The data:

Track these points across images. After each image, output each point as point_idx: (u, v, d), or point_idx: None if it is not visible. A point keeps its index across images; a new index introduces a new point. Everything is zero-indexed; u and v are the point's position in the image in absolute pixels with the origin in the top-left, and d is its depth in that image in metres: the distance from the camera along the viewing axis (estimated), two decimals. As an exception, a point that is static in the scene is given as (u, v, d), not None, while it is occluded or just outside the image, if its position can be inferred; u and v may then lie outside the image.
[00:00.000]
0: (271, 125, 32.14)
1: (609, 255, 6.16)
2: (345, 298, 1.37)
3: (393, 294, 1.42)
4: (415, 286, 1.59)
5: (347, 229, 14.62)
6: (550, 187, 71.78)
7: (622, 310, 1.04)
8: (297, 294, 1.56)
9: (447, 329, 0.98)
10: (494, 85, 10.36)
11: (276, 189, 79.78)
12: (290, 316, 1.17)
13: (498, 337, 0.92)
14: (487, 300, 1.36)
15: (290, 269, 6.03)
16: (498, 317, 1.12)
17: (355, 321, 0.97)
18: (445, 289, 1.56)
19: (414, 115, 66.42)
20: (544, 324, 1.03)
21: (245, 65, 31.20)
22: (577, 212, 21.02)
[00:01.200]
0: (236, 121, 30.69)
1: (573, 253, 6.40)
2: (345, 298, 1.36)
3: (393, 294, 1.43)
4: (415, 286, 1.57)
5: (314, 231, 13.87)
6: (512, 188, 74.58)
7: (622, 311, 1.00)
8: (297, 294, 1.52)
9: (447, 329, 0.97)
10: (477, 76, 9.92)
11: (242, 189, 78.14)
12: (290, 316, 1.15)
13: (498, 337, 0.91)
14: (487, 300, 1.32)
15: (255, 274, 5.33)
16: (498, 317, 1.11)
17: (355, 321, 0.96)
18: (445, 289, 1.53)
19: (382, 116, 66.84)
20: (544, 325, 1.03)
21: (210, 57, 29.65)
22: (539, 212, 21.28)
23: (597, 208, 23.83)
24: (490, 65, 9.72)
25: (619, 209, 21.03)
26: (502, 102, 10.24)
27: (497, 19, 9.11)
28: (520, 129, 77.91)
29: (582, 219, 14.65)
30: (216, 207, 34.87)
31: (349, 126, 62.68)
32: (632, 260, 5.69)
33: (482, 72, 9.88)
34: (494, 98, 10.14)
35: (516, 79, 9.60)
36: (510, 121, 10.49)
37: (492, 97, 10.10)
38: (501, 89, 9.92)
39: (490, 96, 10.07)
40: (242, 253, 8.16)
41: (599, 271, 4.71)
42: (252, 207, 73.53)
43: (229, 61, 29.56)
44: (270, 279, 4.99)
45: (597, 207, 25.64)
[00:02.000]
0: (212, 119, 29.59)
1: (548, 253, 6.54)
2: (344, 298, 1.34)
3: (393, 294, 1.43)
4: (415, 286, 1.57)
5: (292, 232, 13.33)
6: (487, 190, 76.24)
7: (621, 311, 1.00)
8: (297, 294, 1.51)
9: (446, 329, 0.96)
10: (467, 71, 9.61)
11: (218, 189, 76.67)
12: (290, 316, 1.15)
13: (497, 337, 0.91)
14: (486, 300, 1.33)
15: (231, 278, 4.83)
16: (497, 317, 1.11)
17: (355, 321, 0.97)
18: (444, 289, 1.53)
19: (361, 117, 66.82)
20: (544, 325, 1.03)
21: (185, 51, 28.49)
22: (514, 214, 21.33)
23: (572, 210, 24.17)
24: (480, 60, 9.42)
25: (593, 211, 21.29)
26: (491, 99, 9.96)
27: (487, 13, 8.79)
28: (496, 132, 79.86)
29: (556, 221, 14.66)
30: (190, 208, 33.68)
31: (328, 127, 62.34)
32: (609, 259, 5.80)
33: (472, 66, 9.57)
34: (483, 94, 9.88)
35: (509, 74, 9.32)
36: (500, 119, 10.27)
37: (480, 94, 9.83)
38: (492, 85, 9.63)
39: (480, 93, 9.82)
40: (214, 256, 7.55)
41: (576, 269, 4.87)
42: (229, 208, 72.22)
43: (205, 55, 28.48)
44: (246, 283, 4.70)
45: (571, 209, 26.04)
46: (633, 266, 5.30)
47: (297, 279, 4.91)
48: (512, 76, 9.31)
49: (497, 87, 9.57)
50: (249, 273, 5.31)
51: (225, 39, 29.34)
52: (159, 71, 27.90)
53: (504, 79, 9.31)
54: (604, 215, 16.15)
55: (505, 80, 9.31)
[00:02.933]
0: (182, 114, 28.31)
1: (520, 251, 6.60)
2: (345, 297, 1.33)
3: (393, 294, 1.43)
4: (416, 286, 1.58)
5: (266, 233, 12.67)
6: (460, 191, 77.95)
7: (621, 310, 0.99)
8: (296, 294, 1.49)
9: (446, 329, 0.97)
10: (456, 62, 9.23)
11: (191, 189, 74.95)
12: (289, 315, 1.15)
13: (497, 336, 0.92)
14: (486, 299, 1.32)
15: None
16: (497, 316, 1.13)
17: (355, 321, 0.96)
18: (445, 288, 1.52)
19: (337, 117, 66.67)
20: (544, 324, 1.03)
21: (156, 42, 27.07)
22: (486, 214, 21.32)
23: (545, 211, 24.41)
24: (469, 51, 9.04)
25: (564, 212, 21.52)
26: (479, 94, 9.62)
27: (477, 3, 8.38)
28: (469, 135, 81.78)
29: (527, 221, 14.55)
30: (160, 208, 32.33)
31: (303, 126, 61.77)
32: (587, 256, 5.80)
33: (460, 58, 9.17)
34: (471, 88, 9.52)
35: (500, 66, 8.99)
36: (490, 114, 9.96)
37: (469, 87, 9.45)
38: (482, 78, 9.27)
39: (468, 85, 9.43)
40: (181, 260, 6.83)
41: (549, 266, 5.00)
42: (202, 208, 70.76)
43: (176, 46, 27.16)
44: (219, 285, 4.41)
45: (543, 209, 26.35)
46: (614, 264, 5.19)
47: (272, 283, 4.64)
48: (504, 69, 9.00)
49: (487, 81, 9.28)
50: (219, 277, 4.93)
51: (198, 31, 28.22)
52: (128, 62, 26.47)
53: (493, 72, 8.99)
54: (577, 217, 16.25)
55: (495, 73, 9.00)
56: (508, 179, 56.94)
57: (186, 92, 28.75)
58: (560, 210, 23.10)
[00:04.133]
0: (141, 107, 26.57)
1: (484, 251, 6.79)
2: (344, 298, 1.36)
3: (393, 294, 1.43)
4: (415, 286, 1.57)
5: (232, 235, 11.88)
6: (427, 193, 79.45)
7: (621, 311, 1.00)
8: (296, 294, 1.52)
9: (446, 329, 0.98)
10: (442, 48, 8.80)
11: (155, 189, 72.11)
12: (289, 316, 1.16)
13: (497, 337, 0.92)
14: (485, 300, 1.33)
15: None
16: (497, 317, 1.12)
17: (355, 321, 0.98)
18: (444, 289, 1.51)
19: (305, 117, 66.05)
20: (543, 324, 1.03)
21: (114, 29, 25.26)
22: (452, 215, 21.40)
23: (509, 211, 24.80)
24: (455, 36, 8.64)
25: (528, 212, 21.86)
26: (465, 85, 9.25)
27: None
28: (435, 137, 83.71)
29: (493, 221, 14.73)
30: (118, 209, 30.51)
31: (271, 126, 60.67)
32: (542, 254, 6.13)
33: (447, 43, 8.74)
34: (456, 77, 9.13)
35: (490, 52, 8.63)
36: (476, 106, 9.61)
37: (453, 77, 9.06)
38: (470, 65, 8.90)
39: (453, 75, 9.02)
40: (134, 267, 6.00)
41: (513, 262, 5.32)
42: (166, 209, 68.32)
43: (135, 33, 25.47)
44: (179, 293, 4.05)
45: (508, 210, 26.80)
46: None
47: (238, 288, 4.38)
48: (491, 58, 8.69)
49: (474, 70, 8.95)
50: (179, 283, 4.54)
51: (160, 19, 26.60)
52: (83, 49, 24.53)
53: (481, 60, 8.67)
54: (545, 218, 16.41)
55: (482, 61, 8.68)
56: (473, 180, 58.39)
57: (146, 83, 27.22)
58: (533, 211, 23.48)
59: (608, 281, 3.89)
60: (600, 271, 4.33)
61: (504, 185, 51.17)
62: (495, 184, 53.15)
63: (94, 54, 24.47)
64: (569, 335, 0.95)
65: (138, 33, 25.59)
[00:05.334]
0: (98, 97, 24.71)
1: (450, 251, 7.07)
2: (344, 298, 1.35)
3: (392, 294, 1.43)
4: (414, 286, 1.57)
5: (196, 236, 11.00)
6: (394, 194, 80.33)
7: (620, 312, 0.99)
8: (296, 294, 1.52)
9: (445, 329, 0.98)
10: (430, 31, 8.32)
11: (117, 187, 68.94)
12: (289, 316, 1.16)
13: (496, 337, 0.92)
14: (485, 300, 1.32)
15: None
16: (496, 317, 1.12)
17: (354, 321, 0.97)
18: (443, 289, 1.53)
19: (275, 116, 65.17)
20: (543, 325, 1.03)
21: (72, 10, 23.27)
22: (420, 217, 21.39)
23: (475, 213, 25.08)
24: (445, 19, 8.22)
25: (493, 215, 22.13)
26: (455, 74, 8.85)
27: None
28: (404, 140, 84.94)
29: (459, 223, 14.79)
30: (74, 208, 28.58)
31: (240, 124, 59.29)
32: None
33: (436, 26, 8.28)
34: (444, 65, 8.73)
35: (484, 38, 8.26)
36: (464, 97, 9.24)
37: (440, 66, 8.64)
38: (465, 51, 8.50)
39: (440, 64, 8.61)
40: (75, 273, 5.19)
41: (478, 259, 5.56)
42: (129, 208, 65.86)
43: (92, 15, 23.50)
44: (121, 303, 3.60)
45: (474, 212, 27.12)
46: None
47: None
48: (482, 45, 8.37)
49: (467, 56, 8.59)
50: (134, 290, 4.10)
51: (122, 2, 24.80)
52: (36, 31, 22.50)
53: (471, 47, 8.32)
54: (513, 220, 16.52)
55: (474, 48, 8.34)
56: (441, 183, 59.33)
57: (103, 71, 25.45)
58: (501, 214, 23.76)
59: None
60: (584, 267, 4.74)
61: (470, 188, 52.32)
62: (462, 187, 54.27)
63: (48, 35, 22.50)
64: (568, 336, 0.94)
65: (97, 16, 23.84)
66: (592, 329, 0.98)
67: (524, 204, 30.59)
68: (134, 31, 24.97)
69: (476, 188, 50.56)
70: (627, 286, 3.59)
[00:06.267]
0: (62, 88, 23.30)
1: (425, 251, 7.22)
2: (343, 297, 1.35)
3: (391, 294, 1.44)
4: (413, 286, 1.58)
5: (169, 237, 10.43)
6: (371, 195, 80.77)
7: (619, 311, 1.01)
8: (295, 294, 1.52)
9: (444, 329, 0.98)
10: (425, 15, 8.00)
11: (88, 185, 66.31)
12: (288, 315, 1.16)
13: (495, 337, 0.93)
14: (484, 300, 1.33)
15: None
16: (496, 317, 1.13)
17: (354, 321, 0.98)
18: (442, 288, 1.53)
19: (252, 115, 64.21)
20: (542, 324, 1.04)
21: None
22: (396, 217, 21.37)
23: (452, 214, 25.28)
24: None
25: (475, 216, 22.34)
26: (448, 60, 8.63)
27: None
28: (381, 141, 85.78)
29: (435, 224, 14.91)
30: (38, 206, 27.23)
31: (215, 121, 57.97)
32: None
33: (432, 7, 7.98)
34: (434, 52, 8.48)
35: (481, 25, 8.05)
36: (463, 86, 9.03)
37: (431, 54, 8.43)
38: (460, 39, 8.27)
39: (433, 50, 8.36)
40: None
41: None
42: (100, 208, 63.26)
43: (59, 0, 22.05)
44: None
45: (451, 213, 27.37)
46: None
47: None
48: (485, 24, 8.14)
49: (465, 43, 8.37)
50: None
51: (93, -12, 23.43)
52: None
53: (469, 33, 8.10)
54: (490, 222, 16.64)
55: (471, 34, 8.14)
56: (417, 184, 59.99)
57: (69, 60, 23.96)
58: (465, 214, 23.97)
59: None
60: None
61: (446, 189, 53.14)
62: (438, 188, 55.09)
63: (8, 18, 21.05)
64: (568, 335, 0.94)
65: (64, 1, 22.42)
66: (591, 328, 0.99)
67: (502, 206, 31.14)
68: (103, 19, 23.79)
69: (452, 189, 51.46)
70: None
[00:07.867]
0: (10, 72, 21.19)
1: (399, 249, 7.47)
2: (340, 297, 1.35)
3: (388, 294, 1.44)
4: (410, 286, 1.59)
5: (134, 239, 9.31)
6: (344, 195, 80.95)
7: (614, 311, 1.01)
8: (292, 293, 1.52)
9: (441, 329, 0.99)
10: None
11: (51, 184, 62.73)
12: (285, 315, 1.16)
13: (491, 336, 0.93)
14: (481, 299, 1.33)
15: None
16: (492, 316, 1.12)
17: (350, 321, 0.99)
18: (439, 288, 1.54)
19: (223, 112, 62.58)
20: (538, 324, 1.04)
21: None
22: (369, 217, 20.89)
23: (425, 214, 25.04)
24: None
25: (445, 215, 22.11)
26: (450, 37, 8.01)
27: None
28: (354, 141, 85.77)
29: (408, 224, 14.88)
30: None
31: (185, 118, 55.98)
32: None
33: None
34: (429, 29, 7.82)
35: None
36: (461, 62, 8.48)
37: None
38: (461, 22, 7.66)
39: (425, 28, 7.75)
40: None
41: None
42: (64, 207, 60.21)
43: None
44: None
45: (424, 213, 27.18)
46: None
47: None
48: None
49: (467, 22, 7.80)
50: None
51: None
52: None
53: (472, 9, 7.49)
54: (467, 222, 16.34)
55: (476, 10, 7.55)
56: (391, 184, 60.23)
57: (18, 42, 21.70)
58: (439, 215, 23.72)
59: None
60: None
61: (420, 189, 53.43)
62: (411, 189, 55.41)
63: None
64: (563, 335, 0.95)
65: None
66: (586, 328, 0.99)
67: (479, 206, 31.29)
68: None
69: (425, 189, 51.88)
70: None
...
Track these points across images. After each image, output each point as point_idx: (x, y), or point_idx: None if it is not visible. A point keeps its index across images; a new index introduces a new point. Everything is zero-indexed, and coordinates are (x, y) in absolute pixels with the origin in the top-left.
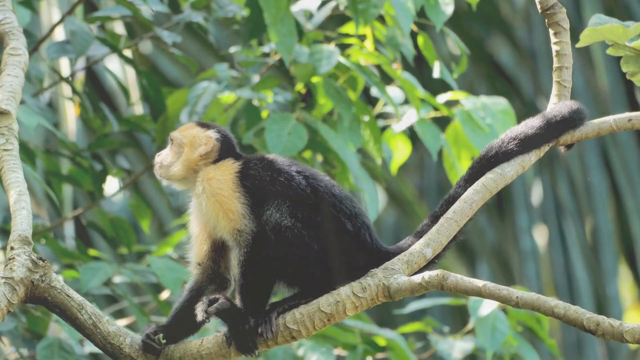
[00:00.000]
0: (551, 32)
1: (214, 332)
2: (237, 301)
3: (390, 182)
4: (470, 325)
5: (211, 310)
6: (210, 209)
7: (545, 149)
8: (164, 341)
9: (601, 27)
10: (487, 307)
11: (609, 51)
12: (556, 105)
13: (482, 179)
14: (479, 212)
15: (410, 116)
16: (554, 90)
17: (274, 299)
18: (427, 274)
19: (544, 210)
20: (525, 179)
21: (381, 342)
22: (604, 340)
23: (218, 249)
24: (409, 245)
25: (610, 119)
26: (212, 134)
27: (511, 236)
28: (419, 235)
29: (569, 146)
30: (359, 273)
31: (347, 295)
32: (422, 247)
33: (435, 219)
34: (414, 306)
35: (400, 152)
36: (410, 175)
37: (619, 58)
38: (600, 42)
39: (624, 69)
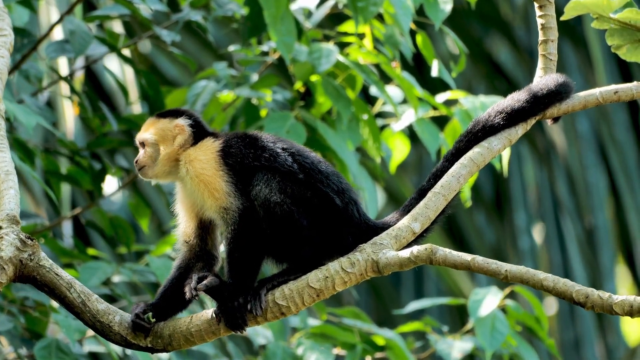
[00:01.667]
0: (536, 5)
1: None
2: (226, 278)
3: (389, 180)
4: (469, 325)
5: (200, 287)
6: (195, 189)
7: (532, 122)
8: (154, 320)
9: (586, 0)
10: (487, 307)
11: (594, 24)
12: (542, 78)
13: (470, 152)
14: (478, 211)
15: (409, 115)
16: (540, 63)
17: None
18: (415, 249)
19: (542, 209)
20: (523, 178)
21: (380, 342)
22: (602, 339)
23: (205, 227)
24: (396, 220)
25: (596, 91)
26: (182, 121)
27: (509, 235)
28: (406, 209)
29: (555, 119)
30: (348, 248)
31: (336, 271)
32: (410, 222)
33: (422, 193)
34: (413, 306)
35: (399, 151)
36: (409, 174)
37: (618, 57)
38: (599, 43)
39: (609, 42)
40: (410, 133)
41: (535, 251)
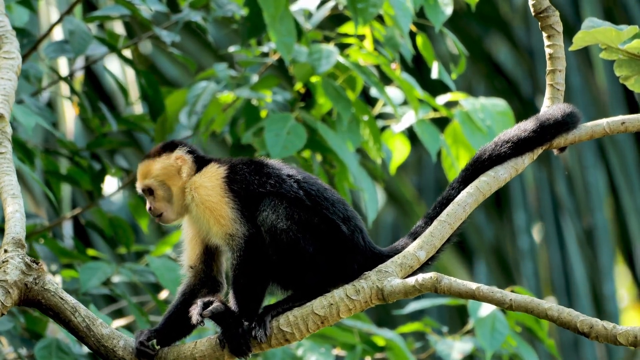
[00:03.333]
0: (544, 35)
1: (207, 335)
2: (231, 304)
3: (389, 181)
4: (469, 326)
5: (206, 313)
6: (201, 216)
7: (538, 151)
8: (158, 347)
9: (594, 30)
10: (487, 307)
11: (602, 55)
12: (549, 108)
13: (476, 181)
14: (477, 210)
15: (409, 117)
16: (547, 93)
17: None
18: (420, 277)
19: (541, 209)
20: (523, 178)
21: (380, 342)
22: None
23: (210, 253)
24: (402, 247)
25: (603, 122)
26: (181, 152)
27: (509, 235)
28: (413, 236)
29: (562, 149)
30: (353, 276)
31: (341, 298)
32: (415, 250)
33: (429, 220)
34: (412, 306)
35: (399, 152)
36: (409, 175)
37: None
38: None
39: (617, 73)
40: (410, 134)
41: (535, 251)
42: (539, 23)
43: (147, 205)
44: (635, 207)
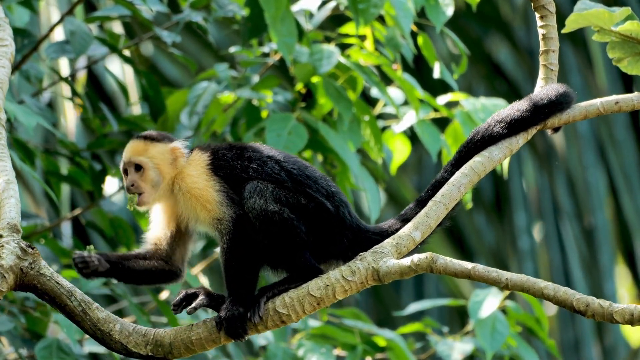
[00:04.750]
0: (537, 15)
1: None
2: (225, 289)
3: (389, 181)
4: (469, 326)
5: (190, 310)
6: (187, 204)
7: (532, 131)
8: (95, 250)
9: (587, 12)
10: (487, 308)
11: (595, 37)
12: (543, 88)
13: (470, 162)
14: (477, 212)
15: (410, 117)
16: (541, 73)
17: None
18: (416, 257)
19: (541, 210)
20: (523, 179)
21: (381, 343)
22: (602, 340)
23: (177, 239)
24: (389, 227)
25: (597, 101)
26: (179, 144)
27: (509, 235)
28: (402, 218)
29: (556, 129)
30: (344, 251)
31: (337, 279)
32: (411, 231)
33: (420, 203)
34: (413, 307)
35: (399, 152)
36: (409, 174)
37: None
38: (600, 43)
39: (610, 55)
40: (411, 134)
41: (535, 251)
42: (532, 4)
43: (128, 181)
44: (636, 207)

Work required:
From the material above, retype precisely the lines between the line holding "1: (609, 255, 6.16)" and the line holding "16: (498, 317, 1.12)", inclusive, and nothing beyond them.

Exercise answer:
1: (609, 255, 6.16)
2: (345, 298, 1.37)
3: (393, 294, 1.42)
4: (415, 286, 1.59)
5: (347, 229, 14.62)
6: (550, 187, 71.78)
7: (622, 310, 1.04)
8: (297, 294, 1.56)
9: (447, 329, 0.98)
10: (494, 85, 10.36)
11: (276, 189, 79.78)
12: (290, 316, 1.17)
13: (498, 337, 0.92)
14: (487, 300, 1.36)
15: (290, 269, 6.03)
16: (498, 317, 1.12)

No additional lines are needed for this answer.